Problem to work on ::
Search the records below for "Kutulu" and copy every line it turns up in.

Record set ::
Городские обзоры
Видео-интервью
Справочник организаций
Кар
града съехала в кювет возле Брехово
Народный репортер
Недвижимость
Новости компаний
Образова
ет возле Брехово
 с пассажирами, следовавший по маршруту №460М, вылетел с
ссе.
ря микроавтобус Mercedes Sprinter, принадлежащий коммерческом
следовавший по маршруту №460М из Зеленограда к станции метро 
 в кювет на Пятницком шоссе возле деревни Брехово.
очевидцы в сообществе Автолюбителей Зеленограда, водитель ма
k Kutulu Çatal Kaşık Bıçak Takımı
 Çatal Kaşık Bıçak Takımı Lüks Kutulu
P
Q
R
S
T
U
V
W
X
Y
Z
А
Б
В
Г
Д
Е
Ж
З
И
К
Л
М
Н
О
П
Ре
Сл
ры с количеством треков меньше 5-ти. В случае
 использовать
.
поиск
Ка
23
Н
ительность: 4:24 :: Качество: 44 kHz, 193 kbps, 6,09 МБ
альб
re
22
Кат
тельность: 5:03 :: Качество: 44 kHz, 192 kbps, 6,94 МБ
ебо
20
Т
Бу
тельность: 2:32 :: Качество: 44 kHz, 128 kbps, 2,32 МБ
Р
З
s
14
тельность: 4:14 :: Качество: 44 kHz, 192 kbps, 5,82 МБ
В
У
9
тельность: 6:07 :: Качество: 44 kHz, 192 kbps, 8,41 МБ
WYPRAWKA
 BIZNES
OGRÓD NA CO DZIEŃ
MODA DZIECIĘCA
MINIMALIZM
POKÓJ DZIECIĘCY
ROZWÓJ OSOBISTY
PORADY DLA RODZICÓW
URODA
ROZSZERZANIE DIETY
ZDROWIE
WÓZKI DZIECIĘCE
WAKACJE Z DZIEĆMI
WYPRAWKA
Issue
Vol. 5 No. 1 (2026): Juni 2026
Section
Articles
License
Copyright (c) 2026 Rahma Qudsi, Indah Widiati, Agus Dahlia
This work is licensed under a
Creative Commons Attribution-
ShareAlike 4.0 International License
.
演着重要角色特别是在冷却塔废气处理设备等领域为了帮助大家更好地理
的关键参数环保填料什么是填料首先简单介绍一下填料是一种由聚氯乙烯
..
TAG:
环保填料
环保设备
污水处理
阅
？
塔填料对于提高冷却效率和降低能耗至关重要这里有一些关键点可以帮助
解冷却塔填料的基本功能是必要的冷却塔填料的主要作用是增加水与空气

Finished task ::
k Kutulu Çatal Kaşık Bıçak Takımı
 Çatal Kaşık Bıçak Takımı Lüks Kutulu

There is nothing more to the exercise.